LevelDB Benchmarking & IBD performance
Date: October 15, 2024
Tags: Bitcoin core
- Interested in benchmarking because interested in replacing leveldb to allow reading from other processes, need reliable way to benchmark changes like this.
- So far been benchmarking using hyperfine, investigating IBD
- Problem was that IBD takes a long time, wanted faster iteration cycles
- To support this, using patch adding flag that pauses background download when assumeutxo snapshots loaded
- Found MDBX outperformed leveldb processing new blocks after snapshot, and outperformed it overall, but leveldb was faster than MDBX processing old blocks
- Want to figure out why behavior changed between old / new blocks, maybe transactions longer lived previously
- MDBX is more efficient for reads, less efficient for writes compared to leveldb
- Also experimented with newer upstream leveldb version and with rocksdb (facebook fork of leveldb)
- Rocksdb has many more parameters which could be drawback but has option groups to simplify
- Is database bottleneck for IDB? flamegraph shows
- 30-40% time spent in CheckTxInputs looking up transaction inputs, so significant
- especially because leveldb can’t handle batch reads, each cache miss is read from disk
- also large time in background compaction leveldb
- increasing file size helps this, also implemented other optimization [notes missing]
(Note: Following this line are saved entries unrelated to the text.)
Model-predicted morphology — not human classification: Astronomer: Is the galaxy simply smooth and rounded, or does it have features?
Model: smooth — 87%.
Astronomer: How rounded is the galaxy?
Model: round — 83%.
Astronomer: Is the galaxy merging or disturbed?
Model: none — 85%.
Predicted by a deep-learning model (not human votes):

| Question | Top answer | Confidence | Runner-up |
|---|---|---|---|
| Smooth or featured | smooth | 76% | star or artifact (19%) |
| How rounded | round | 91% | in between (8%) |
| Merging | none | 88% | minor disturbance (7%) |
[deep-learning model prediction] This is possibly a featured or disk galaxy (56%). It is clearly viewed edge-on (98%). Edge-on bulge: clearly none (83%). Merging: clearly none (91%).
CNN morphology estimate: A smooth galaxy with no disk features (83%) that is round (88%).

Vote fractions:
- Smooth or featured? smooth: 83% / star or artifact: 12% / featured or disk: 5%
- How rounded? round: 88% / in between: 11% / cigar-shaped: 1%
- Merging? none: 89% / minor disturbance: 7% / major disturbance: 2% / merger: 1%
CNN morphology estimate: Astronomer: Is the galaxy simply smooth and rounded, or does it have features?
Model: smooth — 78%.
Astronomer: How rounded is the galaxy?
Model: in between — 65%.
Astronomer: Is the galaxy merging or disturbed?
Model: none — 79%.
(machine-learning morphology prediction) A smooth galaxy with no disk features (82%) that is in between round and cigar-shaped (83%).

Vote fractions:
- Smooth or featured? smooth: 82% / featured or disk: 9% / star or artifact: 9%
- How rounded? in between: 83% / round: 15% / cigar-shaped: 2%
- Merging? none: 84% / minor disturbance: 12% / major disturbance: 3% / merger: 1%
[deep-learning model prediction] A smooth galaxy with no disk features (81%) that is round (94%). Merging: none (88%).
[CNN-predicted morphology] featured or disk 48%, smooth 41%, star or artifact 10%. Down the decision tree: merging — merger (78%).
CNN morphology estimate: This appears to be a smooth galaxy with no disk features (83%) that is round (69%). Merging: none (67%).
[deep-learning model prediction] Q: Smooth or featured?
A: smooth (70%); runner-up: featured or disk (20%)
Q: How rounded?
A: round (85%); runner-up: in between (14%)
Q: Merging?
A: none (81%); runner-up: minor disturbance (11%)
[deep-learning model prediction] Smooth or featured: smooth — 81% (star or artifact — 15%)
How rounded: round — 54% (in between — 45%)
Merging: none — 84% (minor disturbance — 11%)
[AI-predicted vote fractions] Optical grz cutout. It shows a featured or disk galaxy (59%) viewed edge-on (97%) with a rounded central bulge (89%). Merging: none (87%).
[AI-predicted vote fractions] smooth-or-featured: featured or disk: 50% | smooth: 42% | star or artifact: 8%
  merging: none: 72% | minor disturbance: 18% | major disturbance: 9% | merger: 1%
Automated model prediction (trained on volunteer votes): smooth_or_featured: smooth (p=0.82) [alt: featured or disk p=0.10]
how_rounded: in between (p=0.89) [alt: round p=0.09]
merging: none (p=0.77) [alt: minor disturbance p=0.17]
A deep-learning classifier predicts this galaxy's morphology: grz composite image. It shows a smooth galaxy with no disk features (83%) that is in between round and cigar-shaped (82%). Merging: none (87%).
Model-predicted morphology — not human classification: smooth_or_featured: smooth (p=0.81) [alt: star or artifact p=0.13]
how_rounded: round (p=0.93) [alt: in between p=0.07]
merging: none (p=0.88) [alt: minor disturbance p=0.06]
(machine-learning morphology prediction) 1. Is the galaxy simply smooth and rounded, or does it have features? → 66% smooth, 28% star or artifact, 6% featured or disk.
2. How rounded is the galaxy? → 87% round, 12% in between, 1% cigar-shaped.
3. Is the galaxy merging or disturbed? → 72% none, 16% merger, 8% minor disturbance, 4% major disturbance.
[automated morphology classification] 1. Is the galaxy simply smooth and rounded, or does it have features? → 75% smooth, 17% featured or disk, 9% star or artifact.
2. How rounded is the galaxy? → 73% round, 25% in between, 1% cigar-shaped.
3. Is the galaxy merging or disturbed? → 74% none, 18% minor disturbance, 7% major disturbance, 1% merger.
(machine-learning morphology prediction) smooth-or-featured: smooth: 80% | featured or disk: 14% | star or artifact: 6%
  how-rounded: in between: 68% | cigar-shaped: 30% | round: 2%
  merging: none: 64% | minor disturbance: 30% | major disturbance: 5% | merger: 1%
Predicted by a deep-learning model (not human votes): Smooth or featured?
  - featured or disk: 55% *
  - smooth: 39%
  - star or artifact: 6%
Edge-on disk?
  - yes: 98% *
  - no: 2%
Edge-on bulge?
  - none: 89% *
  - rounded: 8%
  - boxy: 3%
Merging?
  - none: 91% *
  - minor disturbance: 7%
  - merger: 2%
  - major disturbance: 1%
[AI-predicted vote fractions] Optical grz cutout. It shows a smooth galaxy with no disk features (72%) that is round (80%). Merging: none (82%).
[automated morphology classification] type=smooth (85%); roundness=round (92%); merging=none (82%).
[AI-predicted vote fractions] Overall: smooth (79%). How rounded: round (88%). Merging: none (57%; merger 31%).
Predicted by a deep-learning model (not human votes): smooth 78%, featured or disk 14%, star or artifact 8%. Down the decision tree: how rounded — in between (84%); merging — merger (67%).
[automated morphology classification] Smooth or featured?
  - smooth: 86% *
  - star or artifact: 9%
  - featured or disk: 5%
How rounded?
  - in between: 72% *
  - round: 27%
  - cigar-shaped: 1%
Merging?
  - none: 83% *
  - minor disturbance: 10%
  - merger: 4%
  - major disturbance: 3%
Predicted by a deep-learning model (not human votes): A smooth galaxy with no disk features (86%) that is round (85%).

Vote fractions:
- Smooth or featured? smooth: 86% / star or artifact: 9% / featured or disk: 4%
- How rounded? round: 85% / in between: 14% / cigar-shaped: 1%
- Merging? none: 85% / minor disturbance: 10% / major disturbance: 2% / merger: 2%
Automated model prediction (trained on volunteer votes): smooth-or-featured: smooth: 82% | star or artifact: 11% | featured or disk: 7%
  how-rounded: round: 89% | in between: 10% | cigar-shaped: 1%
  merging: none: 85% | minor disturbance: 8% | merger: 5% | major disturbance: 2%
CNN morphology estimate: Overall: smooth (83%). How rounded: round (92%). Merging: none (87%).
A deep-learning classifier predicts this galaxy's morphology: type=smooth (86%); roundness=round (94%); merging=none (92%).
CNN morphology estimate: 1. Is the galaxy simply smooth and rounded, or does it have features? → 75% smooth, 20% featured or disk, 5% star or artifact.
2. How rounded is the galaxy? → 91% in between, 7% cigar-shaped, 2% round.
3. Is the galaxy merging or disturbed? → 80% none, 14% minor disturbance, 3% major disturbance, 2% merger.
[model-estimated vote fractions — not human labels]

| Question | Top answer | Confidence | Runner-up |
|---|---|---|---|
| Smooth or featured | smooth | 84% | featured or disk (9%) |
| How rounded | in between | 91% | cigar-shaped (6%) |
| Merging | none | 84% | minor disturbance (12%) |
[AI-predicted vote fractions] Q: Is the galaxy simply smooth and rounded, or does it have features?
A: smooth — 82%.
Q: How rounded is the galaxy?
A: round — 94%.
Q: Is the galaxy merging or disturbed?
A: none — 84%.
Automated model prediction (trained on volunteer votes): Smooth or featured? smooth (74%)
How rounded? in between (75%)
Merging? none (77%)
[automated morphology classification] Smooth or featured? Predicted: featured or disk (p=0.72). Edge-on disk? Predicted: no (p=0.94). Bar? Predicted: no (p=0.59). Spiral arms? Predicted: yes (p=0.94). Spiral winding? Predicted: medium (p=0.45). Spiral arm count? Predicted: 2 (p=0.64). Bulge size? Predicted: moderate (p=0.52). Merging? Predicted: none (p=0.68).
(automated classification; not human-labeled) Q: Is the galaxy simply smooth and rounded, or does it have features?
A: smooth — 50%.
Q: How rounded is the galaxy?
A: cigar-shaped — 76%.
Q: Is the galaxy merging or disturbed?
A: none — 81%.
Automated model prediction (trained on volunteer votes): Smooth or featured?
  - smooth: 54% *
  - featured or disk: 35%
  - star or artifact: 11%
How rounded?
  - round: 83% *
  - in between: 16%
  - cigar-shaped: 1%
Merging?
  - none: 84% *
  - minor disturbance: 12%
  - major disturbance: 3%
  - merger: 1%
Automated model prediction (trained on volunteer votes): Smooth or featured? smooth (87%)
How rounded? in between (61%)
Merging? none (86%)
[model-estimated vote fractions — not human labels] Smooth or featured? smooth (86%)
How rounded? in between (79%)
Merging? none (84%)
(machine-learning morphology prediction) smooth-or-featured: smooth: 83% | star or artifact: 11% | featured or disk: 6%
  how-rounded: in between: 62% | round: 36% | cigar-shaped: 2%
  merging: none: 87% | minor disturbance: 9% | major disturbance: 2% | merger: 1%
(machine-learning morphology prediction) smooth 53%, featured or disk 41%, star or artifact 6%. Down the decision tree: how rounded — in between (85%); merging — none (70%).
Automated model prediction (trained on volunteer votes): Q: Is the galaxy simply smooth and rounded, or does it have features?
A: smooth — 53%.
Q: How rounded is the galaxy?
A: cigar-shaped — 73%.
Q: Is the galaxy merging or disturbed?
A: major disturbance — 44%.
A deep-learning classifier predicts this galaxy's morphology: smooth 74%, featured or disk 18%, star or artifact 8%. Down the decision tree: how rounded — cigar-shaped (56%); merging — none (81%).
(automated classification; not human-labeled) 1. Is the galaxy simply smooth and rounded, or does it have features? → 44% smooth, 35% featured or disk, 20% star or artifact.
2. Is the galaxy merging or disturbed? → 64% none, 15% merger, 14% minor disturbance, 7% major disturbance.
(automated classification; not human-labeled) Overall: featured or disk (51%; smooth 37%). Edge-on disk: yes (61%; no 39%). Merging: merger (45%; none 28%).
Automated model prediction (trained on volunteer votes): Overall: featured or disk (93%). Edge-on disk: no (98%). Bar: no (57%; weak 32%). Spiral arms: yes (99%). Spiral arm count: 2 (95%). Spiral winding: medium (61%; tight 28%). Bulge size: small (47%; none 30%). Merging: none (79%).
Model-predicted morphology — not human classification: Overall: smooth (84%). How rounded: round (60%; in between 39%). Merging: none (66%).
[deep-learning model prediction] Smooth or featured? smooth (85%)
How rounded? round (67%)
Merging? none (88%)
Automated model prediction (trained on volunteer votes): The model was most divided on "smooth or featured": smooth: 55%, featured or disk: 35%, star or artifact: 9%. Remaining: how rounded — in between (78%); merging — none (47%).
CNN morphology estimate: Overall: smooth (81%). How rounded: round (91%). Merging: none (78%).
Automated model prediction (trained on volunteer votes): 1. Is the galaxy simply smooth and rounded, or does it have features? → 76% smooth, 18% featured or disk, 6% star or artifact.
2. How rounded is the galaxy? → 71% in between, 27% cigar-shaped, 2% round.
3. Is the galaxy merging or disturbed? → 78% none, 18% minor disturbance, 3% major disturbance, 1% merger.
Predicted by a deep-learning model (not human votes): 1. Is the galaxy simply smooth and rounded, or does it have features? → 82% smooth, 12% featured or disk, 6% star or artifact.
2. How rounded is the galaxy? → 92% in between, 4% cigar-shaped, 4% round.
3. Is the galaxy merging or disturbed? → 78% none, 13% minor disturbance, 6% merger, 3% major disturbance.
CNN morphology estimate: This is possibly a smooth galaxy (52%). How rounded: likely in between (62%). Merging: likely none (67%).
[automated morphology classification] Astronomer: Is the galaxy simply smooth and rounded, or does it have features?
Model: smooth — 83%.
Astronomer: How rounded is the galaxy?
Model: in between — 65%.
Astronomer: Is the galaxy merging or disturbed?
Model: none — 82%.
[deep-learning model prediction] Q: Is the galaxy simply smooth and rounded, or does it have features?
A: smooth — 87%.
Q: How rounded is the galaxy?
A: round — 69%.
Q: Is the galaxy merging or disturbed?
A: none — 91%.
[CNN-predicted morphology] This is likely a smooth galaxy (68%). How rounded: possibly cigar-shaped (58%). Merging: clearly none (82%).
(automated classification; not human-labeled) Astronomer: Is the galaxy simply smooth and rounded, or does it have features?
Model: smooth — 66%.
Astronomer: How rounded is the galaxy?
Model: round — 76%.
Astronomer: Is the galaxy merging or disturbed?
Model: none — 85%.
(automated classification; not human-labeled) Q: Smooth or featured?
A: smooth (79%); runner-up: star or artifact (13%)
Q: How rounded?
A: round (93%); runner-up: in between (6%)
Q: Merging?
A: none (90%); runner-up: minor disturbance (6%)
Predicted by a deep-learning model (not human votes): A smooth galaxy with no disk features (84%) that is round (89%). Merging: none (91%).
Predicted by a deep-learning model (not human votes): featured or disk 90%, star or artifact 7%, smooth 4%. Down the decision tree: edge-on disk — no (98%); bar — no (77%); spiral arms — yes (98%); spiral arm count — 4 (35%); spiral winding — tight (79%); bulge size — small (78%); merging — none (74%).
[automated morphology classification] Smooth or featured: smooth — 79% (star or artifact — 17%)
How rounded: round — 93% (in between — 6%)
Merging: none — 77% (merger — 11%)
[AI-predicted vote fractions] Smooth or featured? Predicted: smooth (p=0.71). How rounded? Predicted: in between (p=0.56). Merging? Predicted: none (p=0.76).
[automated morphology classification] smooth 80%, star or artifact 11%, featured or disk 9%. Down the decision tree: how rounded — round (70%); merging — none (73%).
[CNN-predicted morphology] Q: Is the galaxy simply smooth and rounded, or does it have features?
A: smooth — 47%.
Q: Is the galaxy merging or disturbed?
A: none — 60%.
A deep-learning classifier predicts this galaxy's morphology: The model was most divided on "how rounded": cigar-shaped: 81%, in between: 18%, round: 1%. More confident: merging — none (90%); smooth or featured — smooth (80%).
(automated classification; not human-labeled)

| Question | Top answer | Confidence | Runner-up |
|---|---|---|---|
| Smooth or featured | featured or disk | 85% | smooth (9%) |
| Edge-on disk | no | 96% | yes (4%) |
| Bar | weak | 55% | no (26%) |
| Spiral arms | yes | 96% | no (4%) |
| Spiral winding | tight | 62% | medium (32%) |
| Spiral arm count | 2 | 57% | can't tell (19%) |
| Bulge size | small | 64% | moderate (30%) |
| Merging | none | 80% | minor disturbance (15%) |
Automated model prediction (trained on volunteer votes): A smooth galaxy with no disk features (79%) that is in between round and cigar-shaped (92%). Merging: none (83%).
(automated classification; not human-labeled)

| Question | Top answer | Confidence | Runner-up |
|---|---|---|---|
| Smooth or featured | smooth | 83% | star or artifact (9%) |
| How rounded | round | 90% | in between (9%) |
- IDB is i/o bound, not cpu bound. main part CPU bound is chacha20
- i/o bound even though using nvme and syncing between two nodes on localhost
- Perf impact of flushing is relatively small. only 6.7% samples in flush
- 30-40% time spent in CheckTxInputs looking up transaction inputs, so significant
- Also experimented background compaction thread option
- Want standard benchmarks we can run to test optimizations and database changes, catch bugs earlier like windows XOR regression
- Maybe there are improvements we can make while keeping leveldb
- Can upgrade leveldb, revert no longer needed leveldb windows changes. Need to keep memory mapped file changes
- Maybe can port background compaction thread optimization
- Would like to resurrect jamesob project nightly benchmarking sync from snapshot, weekly benchmarking sync from genesis
- Might have caught recent windows XOR regression sooner
- There is github gist describing new experimental benchmarking infrastructure using hyperfine
- Doesn’t use bitcoin-perf, might be hard to reconcile
- Would like more systematic way to organize information
- 5 year old PR porting to LMDB had useful information
- Discussion about ways to improve performance
- At extremes or either 0 cache or giant cache, choice of database did not show difference in benchmarks.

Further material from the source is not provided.